There are three levels of intervention in responding to challenging behavior. Proactive intervention is promoting safety and meeting needs and wants in order to avoid crisis before it happens. Active intervention is supporting someone while something is happening; warning signs are present at this point. Reactive intervention is supporting a person after or during a behavior. The lowest level of restrictiveness of the staff response should be performed first, followed by more restrictive if necessary. A supportive and functional environment should be provided to the individual.
In discussing intervention techniques the word support has been used. Behavior support, in this case, has a goal to meet people’s needs and give them the skills to meet their own needs so negative behaviors won’t occur. The function or cause of the negative behavior is examined, and then replaced by assisting the person to not only meet their needs, but in a socially acceptable fashion. Through this method the consequences of the behavior are natural as opposed to unnatural such as reinforcement or punishment. Reinforcement and punishment are used during behavior control, which is an attempt to reduce the frequency of negative behaviors. The problem with behavior control is that the behavior is temporarily stopped but no replacement behavior is put into affect so resolution is only temporary.

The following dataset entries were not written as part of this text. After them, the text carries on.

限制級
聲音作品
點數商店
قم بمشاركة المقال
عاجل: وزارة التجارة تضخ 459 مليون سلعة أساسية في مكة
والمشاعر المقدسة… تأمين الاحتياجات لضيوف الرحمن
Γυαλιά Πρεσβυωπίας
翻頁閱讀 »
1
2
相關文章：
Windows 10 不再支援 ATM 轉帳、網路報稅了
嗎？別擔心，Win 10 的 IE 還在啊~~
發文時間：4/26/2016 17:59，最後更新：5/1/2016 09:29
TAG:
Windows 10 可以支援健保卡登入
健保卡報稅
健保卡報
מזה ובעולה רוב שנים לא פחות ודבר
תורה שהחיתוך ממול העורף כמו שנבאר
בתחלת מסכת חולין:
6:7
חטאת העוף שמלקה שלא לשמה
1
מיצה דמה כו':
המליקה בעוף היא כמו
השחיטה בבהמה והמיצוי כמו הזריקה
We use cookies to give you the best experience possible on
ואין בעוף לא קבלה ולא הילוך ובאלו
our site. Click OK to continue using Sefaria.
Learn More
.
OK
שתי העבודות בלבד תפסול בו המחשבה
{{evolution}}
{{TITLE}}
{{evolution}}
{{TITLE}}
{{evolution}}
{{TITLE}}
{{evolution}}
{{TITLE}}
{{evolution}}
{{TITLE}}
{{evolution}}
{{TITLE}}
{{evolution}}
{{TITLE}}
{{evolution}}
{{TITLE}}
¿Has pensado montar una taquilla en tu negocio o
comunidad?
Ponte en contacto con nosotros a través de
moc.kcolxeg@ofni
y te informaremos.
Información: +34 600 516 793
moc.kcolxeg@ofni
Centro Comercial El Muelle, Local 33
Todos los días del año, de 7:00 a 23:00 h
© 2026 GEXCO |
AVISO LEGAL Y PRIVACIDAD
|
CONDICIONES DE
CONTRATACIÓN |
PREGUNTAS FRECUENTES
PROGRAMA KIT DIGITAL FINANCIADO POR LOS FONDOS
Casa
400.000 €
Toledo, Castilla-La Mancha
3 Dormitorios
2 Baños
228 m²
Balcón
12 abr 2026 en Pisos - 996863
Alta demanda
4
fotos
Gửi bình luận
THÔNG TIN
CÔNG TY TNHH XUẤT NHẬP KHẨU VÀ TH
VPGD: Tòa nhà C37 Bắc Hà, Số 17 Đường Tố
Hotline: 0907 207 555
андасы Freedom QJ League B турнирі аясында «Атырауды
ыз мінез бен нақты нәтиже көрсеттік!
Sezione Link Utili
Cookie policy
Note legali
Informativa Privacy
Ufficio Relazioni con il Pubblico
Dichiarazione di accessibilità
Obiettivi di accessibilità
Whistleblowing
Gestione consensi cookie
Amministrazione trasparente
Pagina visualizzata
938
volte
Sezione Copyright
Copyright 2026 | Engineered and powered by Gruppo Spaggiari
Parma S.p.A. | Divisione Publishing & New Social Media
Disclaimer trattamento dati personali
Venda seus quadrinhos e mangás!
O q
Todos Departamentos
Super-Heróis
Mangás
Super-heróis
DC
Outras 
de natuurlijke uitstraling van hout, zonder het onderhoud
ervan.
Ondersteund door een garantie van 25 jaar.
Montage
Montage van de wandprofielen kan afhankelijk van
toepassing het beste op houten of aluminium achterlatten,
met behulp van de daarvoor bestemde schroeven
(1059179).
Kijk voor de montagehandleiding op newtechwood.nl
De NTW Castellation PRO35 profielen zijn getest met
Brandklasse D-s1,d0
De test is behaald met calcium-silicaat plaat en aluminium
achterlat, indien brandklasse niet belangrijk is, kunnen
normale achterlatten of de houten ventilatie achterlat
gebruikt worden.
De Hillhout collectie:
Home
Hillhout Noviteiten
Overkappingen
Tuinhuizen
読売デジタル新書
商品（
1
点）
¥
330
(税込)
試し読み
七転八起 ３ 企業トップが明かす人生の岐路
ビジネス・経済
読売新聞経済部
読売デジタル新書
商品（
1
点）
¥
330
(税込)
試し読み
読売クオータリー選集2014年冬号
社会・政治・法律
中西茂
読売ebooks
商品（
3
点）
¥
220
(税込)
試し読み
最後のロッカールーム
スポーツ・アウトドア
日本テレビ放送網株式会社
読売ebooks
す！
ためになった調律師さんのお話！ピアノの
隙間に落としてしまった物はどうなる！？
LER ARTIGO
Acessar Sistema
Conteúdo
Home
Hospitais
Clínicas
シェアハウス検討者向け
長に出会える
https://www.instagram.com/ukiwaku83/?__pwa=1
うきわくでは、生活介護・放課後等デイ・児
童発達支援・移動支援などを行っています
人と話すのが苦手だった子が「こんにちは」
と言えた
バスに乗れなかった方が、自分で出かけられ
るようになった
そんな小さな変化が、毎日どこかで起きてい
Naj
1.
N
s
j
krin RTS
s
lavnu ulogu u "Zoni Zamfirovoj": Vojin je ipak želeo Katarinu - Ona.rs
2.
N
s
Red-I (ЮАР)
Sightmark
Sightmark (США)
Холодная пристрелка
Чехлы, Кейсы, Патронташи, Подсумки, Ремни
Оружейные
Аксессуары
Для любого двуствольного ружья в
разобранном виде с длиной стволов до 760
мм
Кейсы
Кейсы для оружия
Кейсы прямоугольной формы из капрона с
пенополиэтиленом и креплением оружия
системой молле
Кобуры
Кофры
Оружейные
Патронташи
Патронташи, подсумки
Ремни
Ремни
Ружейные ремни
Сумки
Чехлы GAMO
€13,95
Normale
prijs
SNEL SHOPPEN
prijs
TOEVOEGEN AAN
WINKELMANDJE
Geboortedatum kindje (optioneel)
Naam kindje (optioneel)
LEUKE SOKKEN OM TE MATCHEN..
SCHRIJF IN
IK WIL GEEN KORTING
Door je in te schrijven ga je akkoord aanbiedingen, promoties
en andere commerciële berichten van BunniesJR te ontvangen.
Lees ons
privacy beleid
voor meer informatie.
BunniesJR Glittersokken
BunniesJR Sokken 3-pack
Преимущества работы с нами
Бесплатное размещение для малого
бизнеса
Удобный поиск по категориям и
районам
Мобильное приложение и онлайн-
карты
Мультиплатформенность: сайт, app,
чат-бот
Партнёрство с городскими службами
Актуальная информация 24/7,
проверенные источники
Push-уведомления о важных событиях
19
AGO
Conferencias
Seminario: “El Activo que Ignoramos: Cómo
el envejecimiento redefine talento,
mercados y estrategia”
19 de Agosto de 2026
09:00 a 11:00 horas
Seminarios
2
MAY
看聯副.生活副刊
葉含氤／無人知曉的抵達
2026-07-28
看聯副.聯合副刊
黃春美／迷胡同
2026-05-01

Mastery of calming techniques is critical because, if used effectively, they can diffuse negative situations and avoid the use of reactive interventions. There are several verbal and non verbal techniques that can be used to calm a person in duress. Things as simple as making eye contact, being in close proximity, a light touch, your body posture, and using positive language are all appropriate and attainable uses of calming techniques. Other techniques include planned ignoring, which is the removal of attention for mildly disruptive behavior, and preferred objects and environments, which allows the individual to calm themselves down with their preferred method or in their preferred area. Listening to concerns in a non-judgmental way and repeating what the person said to indicate understanding are called ventilation and active listening respectively, which are two verbal forms of calming. Modeling an appropriate behavior, reminding of previous coping strategies, as well as providing reassurance, positive language and facilitating relaxation are also useful in many negative behavior circumstances. After a behavioral incident recovery is crucial. Rebuild a relationship with the individual by teaching them a replacement behavior or skill.